Quando è arrivato là dove desidera [nell'Empireo], vede una donna che viene onorata e riluce a tal punto che lo spirito pellegrino la ammira per il suo splendore. La vede in tal modo, che quando me lo riferisce io non lo capisco, a tal punto parla in modo complesso al cuore dolente che lo spinge a raccontare. Io so che parla di quella nobildonna dal momento che ricorda spesso Beatrice, cosicché io lo capisco bene, mie care donne. |
Interpretazione complessiva
- Metro: sonetto con schema della rima ABBA, ABBA, CDE, DCE (A, B ed E sono in assonanza, come anche C e D). Non sono presenti particolarità linguistiche di rilievo, mentre lo schema della rima è analogo a quello dei sonetti inclusi negli ultimi capp. dell'opera (da XXXVI a XL, quest'ultimo inviato alle due donne insieme a quello incluso nel cap. XLI).

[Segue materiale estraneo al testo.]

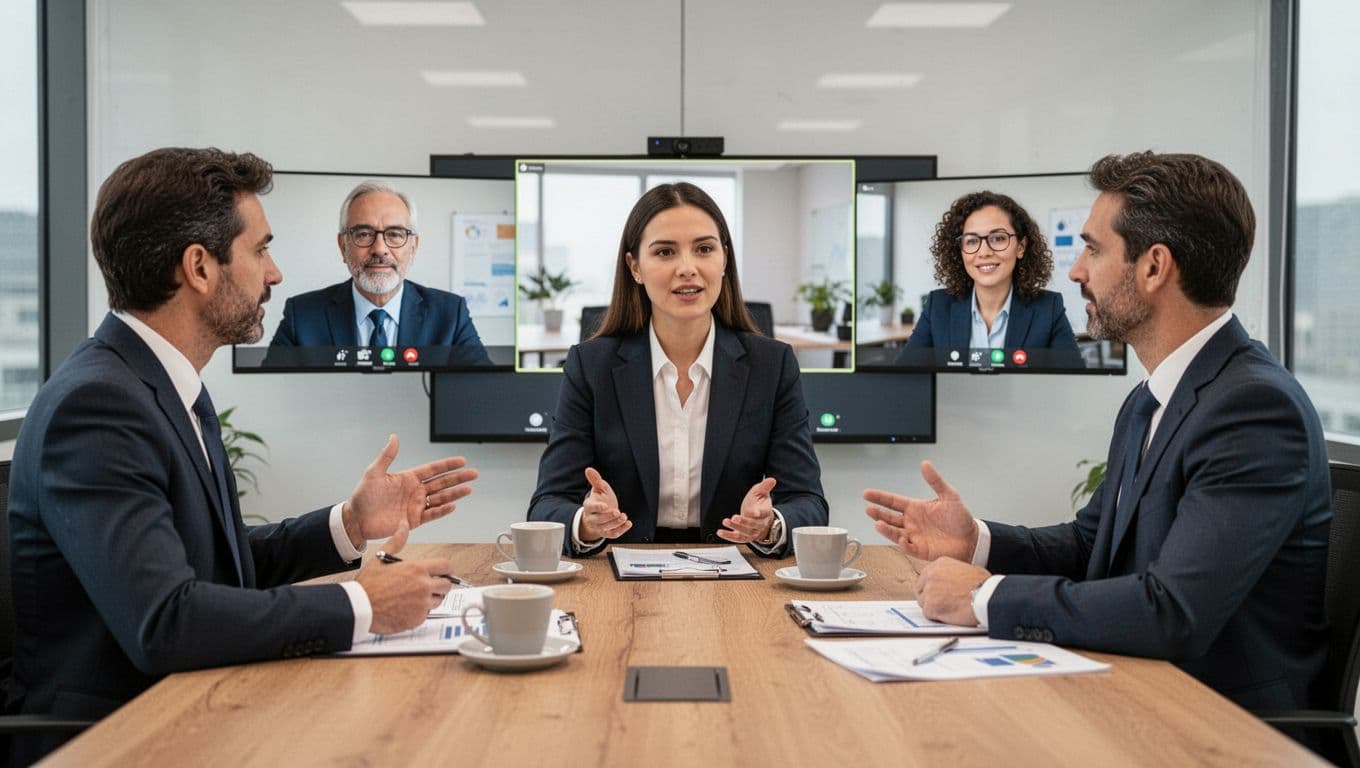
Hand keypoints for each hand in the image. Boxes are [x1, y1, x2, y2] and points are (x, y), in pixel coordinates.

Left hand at [342, 435, 477, 547]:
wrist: (357, 519)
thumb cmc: (363, 496)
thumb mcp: (374, 472)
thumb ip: (387, 456)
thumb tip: (394, 437)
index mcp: (408, 478)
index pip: (433, 469)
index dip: (447, 465)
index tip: (462, 461)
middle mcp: (415, 491)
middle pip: (442, 483)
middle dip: (458, 478)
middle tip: (473, 474)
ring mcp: (415, 505)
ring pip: (440, 498)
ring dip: (455, 494)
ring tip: (468, 489)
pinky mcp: (414, 520)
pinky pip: (432, 514)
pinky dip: (442, 510)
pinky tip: (452, 505)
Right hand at [355, 521, 456, 634]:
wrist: (359, 608)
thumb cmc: (368, 585)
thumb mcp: (381, 558)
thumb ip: (397, 541)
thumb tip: (403, 526)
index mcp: (417, 569)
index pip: (446, 566)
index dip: (446, 570)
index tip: (442, 573)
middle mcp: (423, 586)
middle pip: (447, 585)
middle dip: (440, 585)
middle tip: (428, 586)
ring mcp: (422, 604)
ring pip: (438, 601)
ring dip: (430, 599)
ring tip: (414, 598)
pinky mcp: (418, 619)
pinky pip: (426, 614)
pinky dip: (420, 612)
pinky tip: (406, 608)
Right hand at [579, 467, 630, 541]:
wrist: (601, 514)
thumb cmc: (600, 500)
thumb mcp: (599, 489)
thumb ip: (595, 480)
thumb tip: (589, 469)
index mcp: (589, 506)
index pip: (590, 507)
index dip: (597, 507)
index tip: (605, 505)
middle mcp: (592, 518)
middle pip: (598, 520)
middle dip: (608, 517)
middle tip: (617, 512)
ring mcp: (599, 527)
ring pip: (605, 528)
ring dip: (615, 523)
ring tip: (624, 517)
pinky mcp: (606, 533)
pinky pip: (612, 534)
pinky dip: (621, 530)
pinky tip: (628, 524)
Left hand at [717, 477, 776, 543]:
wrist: (759, 519)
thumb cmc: (759, 504)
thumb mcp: (761, 493)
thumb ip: (765, 486)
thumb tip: (772, 479)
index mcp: (765, 513)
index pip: (764, 513)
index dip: (759, 513)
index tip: (755, 512)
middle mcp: (760, 524)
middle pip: (753, 525)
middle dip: (744, 522)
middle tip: (735, 517)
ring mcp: (752, 532)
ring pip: (745, 532)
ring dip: (735, 528)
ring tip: (726, 521)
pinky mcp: (744, 537)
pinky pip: (737, 539)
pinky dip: (728, 536)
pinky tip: (720, 532)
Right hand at [863, 460, 977, 561]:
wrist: (972, 539)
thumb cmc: (960, 518)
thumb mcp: (949, 495)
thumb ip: (935, 480)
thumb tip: (925, 464)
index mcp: (915, 508)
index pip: (893, 501)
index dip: (880, 497)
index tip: (867, 493)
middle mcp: (911, 522)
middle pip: (889, 517)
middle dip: (878, 513)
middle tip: (869, 509)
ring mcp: (914, 536)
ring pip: (894, 532)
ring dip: (886, 529)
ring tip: (879, 524)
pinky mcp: (920, 550)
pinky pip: (908, 547)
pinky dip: (903, 544)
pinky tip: (901, 538)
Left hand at [915, 557, 988, 626]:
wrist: (986, 596)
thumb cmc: (983, 585)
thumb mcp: (967, 569)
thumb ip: (953, 574)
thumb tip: (951, 582)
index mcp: (940, 564)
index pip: (925, 578)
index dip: (932, 588)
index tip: (937, 594)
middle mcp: (931, 574)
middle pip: (920, 590)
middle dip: (929, 599)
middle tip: (941, 605)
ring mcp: (929, 590)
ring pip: (924, 603)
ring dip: (934, 609)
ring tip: (950, 610)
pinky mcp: (930, 605)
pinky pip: (929, 614)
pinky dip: (938, 617)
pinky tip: (950, 615)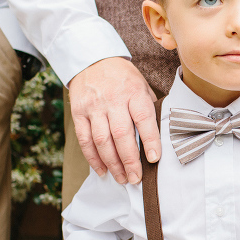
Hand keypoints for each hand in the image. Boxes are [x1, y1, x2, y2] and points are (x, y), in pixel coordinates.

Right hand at [69, 57, 159, 184]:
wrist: (92, 60)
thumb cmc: (123, 78)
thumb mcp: (141, 85)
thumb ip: (148, 109)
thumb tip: (160, 137)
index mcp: (133, 92)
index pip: (143, 118)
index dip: (149, 140)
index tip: (154, 159)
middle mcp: (113, 100)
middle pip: (121, 134)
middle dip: (129, 160)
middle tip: (136, 178)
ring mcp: (94, 107)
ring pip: (102, 140)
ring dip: (112, 163)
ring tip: (122, 178)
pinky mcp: (79, 112)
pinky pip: (85, 139)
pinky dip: (93, 158)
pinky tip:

- La prosa che precede il sonetto riferisce della richiesta rivolta a Dante da due nobildonne di inviare loro dei testi poetici, per cui l'autore mette insieme una piccola antologia che comprende i sonetti dei capp. XXXII e XL, più quello che segue composto per l'occasione: quest'ultimo è una solenne celebrazione di Beatrice assisa nello splendore dell'Empireo, attraverso la finzione del pensiero di Dante (definito attraverso il "sospiro", ossia "per lo nome d'alcuno suo effetto") che esce dal suo cuore e attraversa il Primo Mobile arrivando alla sede dei beati, dove vede una donna onorata che risplende a tal punto che Dante non riesce a riconoscerla. La lirica racconta un'esperienza mistica che va molto al di là dello schema classico dello Stilnovo e anticipa decisamente la poesia elevata del Paradiso, specie quando Dante afferma di non comprendere ciò che il suo pensiero gli riferisce in quanto parla "sottile", in modo troppo complesso (è il motivo dell'indicibilità già espresso da Cavalcanti e ripreso da Dante in molte liriche stilnoviste, ma che sarà ulteriormente sviluppato nel Paradiso soprattutto nella descrizione di Beatrice; ► TESTO: Chi è questa che vèn).

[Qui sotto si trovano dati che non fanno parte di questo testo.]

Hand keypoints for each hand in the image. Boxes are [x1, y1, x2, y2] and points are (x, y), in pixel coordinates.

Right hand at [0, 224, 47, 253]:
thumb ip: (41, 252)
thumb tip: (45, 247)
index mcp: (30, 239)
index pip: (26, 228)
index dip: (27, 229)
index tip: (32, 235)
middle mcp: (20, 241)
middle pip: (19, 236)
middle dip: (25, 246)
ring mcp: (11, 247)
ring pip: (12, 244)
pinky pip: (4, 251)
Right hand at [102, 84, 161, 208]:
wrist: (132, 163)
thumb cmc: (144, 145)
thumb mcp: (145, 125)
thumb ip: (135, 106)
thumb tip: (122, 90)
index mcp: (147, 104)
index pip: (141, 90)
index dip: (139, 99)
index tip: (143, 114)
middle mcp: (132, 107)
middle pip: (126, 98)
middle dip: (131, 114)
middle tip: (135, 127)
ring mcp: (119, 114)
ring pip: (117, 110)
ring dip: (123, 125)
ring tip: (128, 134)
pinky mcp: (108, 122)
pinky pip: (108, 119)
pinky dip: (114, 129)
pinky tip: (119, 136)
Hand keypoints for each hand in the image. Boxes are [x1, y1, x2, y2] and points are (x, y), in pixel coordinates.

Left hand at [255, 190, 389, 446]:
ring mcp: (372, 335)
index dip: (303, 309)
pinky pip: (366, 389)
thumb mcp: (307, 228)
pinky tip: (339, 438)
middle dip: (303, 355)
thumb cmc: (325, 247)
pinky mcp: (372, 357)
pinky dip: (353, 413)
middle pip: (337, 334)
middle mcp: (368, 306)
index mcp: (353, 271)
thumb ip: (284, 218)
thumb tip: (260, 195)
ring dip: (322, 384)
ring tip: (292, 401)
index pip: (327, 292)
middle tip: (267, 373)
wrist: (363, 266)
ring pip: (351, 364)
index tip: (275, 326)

- La seconda parte della prosa è la divisione del sonetto, ossia la spiegazione testuale in cui c'è l'interessante riferimento al libro II della Metafisica di Aristotele, probabilmente non conosciuta da Dante in forma diretta ma attraverso la mediazione di Averroè: il poeta spiega che l'intelletto umano non può sostenere la vista delle anime beate del Paradiso per l'evidente sproporzione tra l'altezza della cosa vista e la capacità mentale, proprio come l'occhio non può fissare a lungo il sole (similitudini analoghe si avranno spesso in descrizioni del Purgatorio e soprattutto del Paradiso, riferite allo splendore dei cieli e dei beati della "candida rosa").